Saved data entries:
◆ ◆ ◆ ◆
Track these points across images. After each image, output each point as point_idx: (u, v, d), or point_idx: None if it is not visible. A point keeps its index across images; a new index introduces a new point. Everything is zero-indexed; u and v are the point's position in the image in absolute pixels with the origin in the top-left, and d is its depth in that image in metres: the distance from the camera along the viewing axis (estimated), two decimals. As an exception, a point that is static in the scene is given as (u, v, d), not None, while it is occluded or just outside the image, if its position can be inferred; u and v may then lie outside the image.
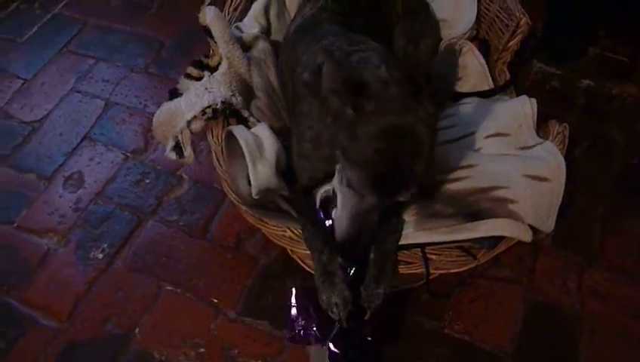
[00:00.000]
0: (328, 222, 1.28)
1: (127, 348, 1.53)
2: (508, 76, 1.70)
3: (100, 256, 1.69)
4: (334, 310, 1.22)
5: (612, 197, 1.81)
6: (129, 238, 1.72)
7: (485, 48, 1.78)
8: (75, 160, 1.90)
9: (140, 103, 2.04)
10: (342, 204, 1.16)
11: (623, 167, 1.88)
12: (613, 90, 2.07)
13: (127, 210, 1.78)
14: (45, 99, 2.07)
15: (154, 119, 1.53)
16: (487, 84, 1.68)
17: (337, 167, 1.17)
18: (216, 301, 1.60)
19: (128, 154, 1.91)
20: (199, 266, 1.66)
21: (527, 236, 1.28)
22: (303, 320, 1.30)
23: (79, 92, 2.08)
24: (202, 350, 1.52)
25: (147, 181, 1.84)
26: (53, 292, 1.63)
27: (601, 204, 1.79)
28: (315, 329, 1.29)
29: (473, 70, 1.70)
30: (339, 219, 1.16)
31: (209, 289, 1.62)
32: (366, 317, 1.28)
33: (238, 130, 1.35)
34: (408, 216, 1.30)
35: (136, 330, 1.56)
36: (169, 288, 1.63)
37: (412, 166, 1.07)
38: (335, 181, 1.20)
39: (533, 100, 1.48)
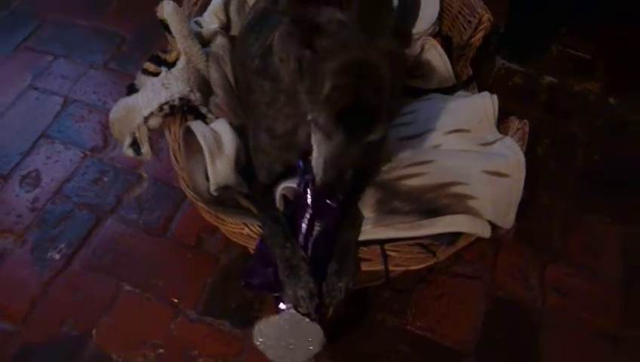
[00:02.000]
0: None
1: (83, 350, 1.50)
2: (470, 72, 1.70)
3: (57, 256, 1.65)
4: (302, 303, 1.20)
5: (573, 193, 1.82)
6: (87, 238, 1.68)
7: (448, 45, 1.78)
8: (32, 158, 1.86)
9: (100, 100, 2.00)
10: (316, 149, 1.13)
11: (585, 164, 1.89)
12: (576, 87, 2.08)
13: (86, 209, 1.74)
14: (1, 97, 2.01)
15: (110, 115, 1.50)
16: (450, 81, 1.68)
17: (309, 116, 1.13)
18: (176, 301, 1.57)
19: (87, 152, 1.87)
20: (159, 266, 1.64)
21: (485, 232, 1.28)
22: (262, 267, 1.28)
23: (36, 89, 2.03)
24: (162, 351, 1.49)
25: (106, 179, 1.81)
26: (8, 293, 1.59)
27: (563, 200, 1.80)
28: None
29: (436, 67, 1.70)
30: (315, 164, 1.13)
31: (169, 289, 1.59)
32: (329, 315, 1.26)
33: (197, 125, 1.33)
34: (367, 213, 1.29)
35: (94, 332, 1.52)
36: (128, 288, 1.59)
37: (375, 100, 1.04)
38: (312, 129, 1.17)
39: (494, 96, 1.49)
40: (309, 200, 1.23)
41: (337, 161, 1.09)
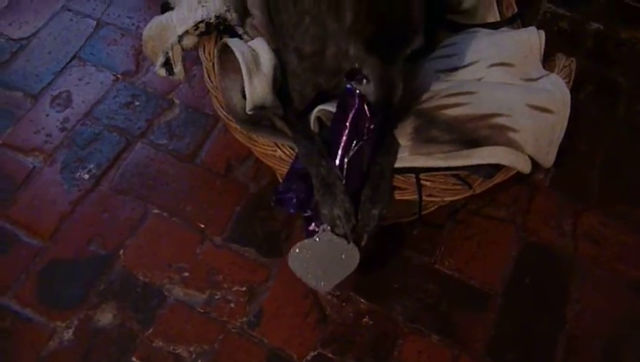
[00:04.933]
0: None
1: (110, 268, 1.50)
2: (515, 10, 1.64)
3: (86, 176, 1.64)
4: (337, 223, 1.16)
5: (613, 142, 1.77)
6: (116, 160, 1.67)
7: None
8: (63, 79, 1.84)
9: (133, 24, 1.96)
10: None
11: (627, 114, 1.83)
12: (623, 35, 2.00)
13: (116, 132, 1.73)
14: (35, 17, 1.99)
15: (144, 33, 1.46)
16: (494, 17, 1.61)
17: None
18: (202, 226, 1.56)
19: (119, 76, 1.84)
20: (187, 191, 1.62)
21: (526, 167, 1.24)
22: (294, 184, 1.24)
23: (70, 10, 2.00)
24: (186, 274, 1.49)
25: (137, 103, 1.78)
26: (36, 210, 1.59)
27: (602, 148, 1.75)
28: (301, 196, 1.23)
29: (480, 1, 1.63)
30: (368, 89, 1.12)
31: (196, 215, 1.58)
32: (362, 243, 1.23)
33: (235, 42, 1.29)
34: (404, 141, 1.25)
35: (121, 252, 1.52)
36: (155, 211, 1.59)
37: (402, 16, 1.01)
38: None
39: (542, 32, 1.43)
40: (349, 120, 1.19)
41: (384, 82, 1.06)
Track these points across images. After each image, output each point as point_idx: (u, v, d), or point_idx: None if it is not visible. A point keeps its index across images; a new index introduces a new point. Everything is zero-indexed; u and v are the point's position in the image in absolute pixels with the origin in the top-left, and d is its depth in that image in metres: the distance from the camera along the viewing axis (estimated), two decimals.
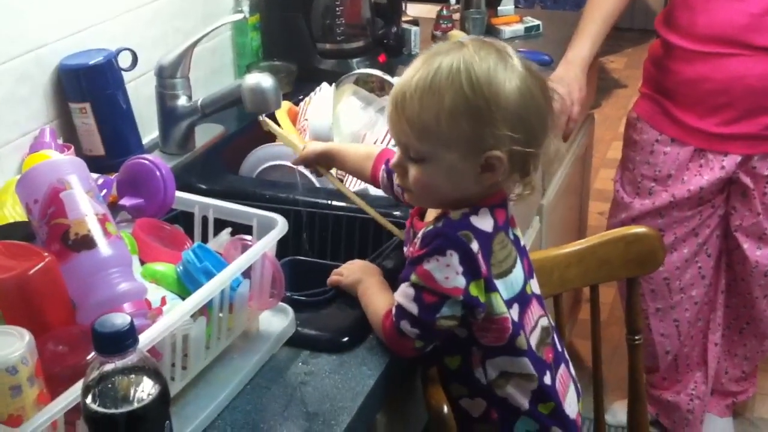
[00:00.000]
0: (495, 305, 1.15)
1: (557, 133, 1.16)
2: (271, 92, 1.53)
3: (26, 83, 1.50)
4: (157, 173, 1.23)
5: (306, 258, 1.43)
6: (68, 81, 1.56)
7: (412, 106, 1.10)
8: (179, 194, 1.26)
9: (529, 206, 2.08)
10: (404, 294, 1.15)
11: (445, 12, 2.43)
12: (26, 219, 1.09)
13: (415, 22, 2.33)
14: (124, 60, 1.62)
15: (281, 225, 1.17)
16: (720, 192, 2.05)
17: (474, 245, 1.12)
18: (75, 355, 0.95)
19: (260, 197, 1.55)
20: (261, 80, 1.53)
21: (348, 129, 1.80)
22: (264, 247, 1.12)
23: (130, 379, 0.82)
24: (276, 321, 1.21)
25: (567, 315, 2.15)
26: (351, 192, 1.43)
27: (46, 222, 1.04)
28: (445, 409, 1.17)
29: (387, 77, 1.82)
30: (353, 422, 1.08)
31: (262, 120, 1.48)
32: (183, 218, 1.29)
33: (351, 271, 1.29)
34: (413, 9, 2.54)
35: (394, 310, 1.16)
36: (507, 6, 2.54)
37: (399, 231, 1.37)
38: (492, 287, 1.14)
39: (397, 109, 1.12)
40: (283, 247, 1.28)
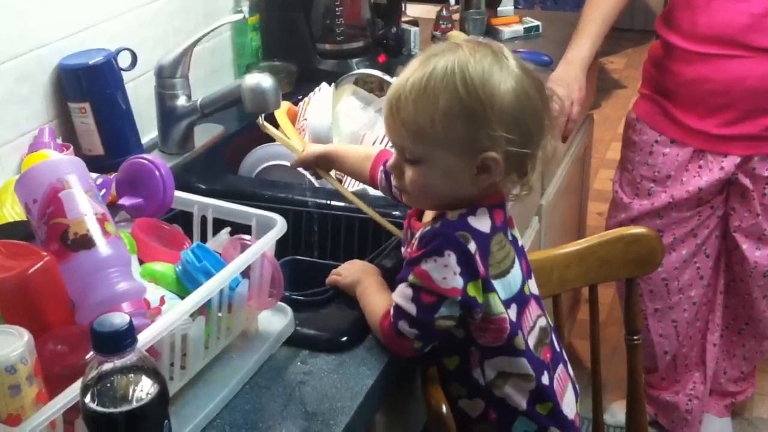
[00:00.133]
0: (493, 305, 1.15)
1: (556, 134, 1.16)
2: (271, 92, 1.53)
3: (26, 83, 1.50)
4: (157, 173, 1.23)
5: (305, 258, 1.43)
6: (68, 81, 1.56)
7: (407, 108, 1.10)
8: (178, 194, 1.26)
9: (529, 206, 2.08)
10: (402, 294, 1.15)
11: (445, 12, 2.43)
12: (25, 218, 1.09)
13: (415, 23, 2.33)
14: (124, 60, 1.62)
15: (280, 225, 1.17)
16: (719, 193, 2.05)
17: (471, 246, 1.12)
18: (74, 355, 0.95)
19: (259, 197, 1.55)
20: (261, 80, 1.53)
21: (347, 129, 1.80)
22: (263, 247, 1.12)
23: (129, 379, 0.82)
24: (275, 321, 1.21)
25: (566, 315, 2.15)
26: (350, 193, 1.43)
27: (45, 221, 1.04)
28: (444, 409, 1.17)
29: (386, 77, 1.83)
30: (352, 422, 1.08)
31: (261, 124, 1.48)
32: (182, 218, 1.29)
33: (349, 272, 1.29)
34: (413, 9, 2.54)
35: (393, 311, 1.16)
36: (507, 6, 2.54)
37: (399, 231, 1.37)
38: (490, 287, 1.14)
39: (393, 112, 1.12)
40: (282, 247, 1.28)
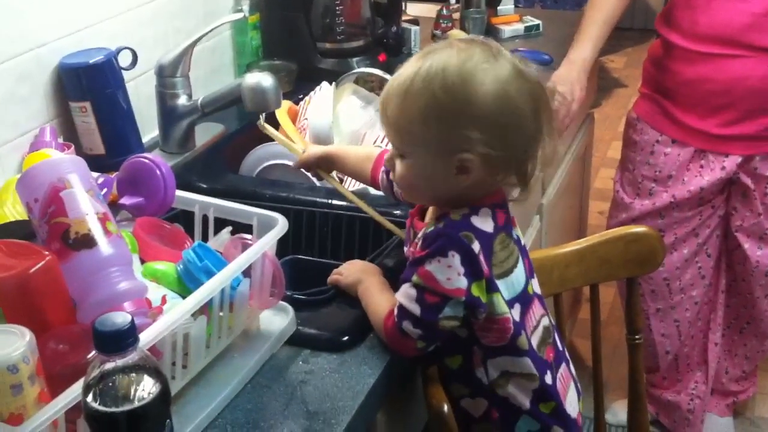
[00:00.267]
0: (497, 305, 1.15)
1: (555, 134, 1.15)
2: (271, 91, 1.53)
3: (26, 82, 1.50)
4: (158, 172, 1.23)
5: (306, 257, 1.43)
6: (68, 80, 1.56)
7: (393, 107, 1.13)
8: (179, 193, 1.26)
9: (529, 205, 2.08)
10: (406, 294, 1.15)
11: (445, 11, 2.43)
12: (27, 218, 1.09)
13: (415, 22, 2.33)
14: (124, 59, 1.62)
15: (281, 224, 1.17)
16: (720, 192, 2.05)
17: (475, 246, 1.12)
18: (76, 354, 0.95)
19: (260, 196, 1.55)
20: (261, 79, 1.53)
21: (348, 128, 1.80)
22: (264, 246, 1.12)
23: (131, 378, 0.82)
24: (276, 320, 1.20)
25: (567, 314, 2.15)
26: (351, 194, 1.43)
27: (47, 221, 1.04)
28: (446, 409, 1.17)
29: (387, 76, 1.82)
30: (353, 421, 1.07)
31: (261, 125, 1.48)
32: (183, 217, 1.29)
33: (350, 271, 1.29)
34: (413, 8, 2.54)
35: (396, 311, 1.16)
36: (507, 5, 2.53)
37: (400, 231, 1.36)
38: (494, 287, 1.14)
39: (383, 109, 1.16)
40: (283, 246, 1.28)
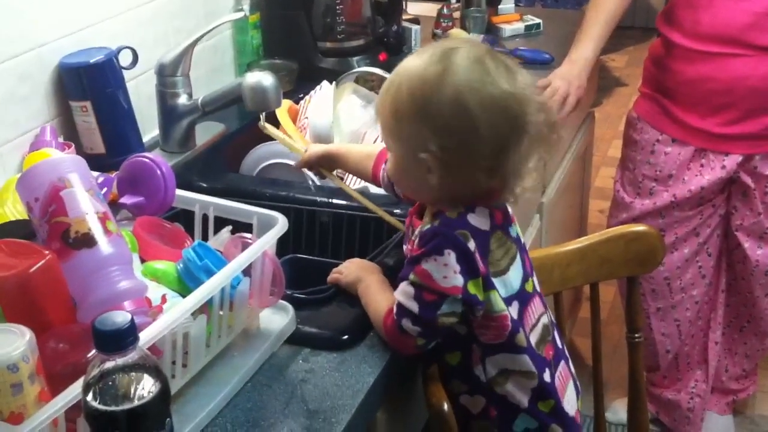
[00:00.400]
0: (494, 303, 1.15)
1: (545, 151, 1.16)
2: (272, 91, 1.53)
3: (27, 82, 1.50)
4: (158, 171, 1.23)
5: (306, 256, 1.43)
6: (69, 79, 1.56)
7: (379, 100, 1.19)
8: (179, 192, 1.26)
9: (530, 204, 2.08)
10: (404, 293, 1.15)
11: (446, 10, 2.43)
12: (27, 217, 1.09)
13: (416, 21, 2.33)
14: (125, 58, 1.62)
15: (281, 223, 1.17)
16: (721, 192, 2.05)
17: (471, 244, 1.12)
18: (76, 353, 0.96)
19: (260, 195, 1.55)
20: (261, 79, 1.53)
21: (348, 127, 1.80)
22: (264, 245, 1.12)
23: (131, 377, 0.82)
24: (276, 319, 1.21)
25: (567, 313, 2.15)
26: (355, 192, 1.43)
27: (47, 220, 1.04)
28: (446, 407, 1.17)
29: (387, 75, 1.80)
30: (353, 420, 1.08)
31: (263, 125, 1.48)
32: (183, 216, 1.29)
33: (350, 270, 1.29)
34: (414, 7, 2.54)
35: (395, 309, 1.16)
36: (507, 4, 2.53)
37: (404, 227, 1.36)
38: (490, 285, 1.15)
39: (376, 103, 1.21)
40: (283, 245, 1.28)
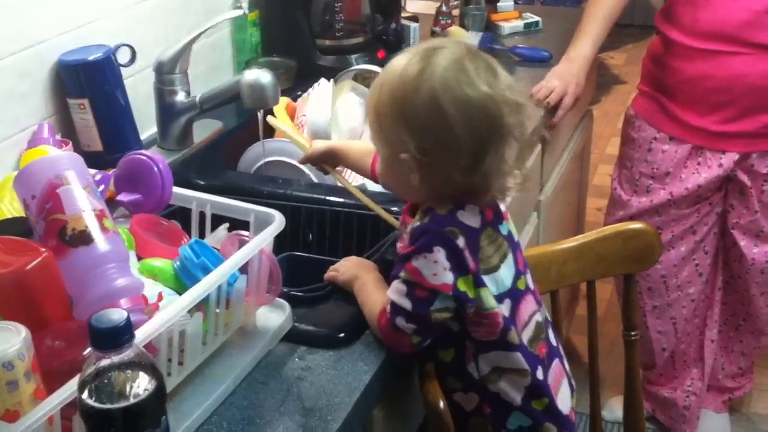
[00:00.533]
0: (485, 300, 1.16)
1: (526, 151, 1.17)
2: (270, 88, 1.54)
3: (25, 79, 1.50)
4: (155, 169, 1.23)
5: (303, 254, 1.43)
6: (67, 77, 1.56)
7: (366, 102, 1.21)
8: (177, 190, 1.26)
9: (527, 202, 2.08)
10: (396, 290, 1.15)
11: (445, 8, 2.43)
12: (24, 214, 1.09)
13: (415, 19, 2.33)
14: (123, 56, 1.62)
15: (278, 221, 1.17)
16: (718, 190, 2.05)
17: (460, 241, 1.13)
18: (72, 351, 0.96)
19: (258, 193, 1.55)
20: (260, 76, 1.53)
21: (346, 125, 1.80)
22: (261, 243, 1.12)
23: (127, 375, 0.83)
24: (273, 317, 1.21)
25: (564, 311, 2.16)
26: (357, 189, 1.43)
27: (44, 217, 1.04)
28: (442, 405, 1.17)
29: None
30: (350, 418, 1.08)
31: (270, 120, 1.49)
32: (180, 214, 1.29)
33: (347, 268, 1.29)
34: (412, 5, 2.54)
35: (389, 307, 1.16)
36: (506, 2, 2.53)
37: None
38: (481, 282, 1.15)
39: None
40: (280, 243, 1.28)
◆ ◆ ◆ ◆
Task to complete =>
Leave the pictures out, and restate exactly the lines from the start of the records through the one that contains "37: (412, 166, 1.07)".

Reply =>
Track these points across images. After each image, output each point as point_idx: (u, v, d), or point_idx: None if it is not visible. A point keeps its index across images; a new index introduces a new point. Everything is zero-indexed; u and v are the point's position in the image in absolute pixels with the origin in the top-left, and d is its depth in that image in metres: the distance from the camera along the viewing axis (estimated), two decimals. As an exception, a point that is static in the scene is given as (u, v, d), not None, while it is occluded or just outside the image, if its position can be inferred; u and v may then lie outside the image.
[00:00.000]
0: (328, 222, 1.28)
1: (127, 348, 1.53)
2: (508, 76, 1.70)
3: (100, 256, 1.69)
4: (334, 310, 1.22)
5: (612, 197, 1.81)
6: (129, 238, 1.72)
7: (485, 48, 1.78)
8: (75, 160, 1.90)
9: (140, 103, 2.04)
10: (342, 204, 1.16)
11: (623, 167, 1.88)
12: (613, 90, 2.07)
13: (127, 210, 1.78)
14: (45, 99, 2.07)
15: (154, 119, 1.53)
16: (487, 84, 1.68)
17: (337, 167, 1.17)
18: (216, 301, 1.60)
19: (128, 154, 1.91)
20: (199, 266, 1.66)
21: (527, 236, 1.28)
22: (303, 320, 1.30)
23: (79, 92, 2.08)
24: (202, 350, 1.52)
25: (147, 181, 1.84)
26: (53, 292, 1.63)
27: (601, 204, 1.79)
28: (315, 329, 1.29)
29: (473, 70, 1.70)
30: (339, 219, 1.16)
31: (209, 289, 1.62)
32: (366, 317, 1.28)
33: (238, 130, 1.35)
34: (408, 216, 1.30)
35: (136, 330, 1.56)
36: (169, 288, 1.63)
37: (412, 166, 1.07)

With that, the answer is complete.